● AIM OF THE TASK
State how many lines in the entries below include the string "tecnica", and give nothing beyond that number.

● MATERIAL TO PROCESS
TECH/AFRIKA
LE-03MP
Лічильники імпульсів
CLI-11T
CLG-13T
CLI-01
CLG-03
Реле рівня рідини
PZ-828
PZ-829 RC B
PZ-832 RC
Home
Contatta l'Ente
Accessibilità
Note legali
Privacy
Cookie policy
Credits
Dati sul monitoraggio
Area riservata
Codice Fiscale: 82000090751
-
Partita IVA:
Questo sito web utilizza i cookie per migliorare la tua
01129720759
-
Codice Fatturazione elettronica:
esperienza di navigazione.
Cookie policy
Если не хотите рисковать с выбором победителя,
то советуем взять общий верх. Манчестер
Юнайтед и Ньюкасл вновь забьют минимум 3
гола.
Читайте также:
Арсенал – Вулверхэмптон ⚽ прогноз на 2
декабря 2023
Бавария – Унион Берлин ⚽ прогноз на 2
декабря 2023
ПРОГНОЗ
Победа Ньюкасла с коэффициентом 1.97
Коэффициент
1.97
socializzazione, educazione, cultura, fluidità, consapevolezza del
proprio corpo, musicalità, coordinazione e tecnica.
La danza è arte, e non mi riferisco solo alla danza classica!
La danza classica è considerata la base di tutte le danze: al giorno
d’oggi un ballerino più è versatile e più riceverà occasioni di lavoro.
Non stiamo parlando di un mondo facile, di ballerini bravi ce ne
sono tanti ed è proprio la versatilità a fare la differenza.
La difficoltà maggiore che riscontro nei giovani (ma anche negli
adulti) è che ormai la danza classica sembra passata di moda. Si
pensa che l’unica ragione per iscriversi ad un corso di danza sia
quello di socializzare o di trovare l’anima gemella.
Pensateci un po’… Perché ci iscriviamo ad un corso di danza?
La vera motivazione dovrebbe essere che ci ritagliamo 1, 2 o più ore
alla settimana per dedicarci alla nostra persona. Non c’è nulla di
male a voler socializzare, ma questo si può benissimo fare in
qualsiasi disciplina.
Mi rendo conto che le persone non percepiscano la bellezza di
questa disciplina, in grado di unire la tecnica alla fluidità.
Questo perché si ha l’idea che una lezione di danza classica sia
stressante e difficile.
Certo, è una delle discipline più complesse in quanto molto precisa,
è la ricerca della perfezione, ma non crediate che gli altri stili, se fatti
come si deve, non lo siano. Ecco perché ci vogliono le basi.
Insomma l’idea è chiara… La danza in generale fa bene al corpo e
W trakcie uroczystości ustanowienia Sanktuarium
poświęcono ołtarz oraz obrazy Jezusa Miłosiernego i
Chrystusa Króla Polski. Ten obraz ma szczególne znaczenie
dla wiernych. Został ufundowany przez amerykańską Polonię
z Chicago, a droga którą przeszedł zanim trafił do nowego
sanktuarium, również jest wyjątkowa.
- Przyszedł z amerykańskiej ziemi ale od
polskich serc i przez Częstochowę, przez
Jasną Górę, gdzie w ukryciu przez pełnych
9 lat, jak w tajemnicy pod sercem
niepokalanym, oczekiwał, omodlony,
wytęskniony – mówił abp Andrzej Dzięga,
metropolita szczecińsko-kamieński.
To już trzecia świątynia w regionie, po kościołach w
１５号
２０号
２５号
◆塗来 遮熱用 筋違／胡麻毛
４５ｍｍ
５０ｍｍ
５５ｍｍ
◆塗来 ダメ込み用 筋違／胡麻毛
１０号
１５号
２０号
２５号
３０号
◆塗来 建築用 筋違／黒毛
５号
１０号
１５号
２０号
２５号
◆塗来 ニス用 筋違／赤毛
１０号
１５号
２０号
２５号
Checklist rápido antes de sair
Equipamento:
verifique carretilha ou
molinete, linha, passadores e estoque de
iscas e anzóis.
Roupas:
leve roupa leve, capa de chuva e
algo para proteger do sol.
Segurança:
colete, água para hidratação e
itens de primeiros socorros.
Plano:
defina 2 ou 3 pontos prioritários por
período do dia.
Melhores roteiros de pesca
...
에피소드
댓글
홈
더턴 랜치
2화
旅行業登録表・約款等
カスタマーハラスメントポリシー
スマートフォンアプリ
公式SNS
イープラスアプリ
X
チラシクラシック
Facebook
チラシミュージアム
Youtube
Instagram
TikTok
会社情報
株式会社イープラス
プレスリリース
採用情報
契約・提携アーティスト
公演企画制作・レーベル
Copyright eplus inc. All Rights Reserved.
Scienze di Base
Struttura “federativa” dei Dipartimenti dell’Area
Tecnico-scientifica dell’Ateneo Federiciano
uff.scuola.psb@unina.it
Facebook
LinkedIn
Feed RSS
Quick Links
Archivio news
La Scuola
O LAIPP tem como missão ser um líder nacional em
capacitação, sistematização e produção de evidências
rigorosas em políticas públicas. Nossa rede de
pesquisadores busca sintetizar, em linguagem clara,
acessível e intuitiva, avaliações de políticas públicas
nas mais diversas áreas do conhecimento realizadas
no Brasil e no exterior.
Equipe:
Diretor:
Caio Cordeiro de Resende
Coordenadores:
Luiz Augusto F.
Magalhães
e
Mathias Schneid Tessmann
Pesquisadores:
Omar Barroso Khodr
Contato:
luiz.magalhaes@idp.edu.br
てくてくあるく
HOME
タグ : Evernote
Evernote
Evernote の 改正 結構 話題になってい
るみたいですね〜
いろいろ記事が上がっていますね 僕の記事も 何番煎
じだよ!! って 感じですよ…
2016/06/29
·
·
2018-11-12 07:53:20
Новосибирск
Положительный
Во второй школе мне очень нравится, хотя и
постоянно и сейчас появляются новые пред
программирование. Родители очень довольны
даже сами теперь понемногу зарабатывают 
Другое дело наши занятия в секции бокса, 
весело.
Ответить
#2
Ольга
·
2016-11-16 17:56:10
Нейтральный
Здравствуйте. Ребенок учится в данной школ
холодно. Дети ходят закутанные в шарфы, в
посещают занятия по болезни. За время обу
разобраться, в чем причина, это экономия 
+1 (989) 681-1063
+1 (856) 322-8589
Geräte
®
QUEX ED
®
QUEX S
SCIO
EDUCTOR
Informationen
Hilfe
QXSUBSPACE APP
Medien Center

● RESPONSE TO THIS EXERCISE
2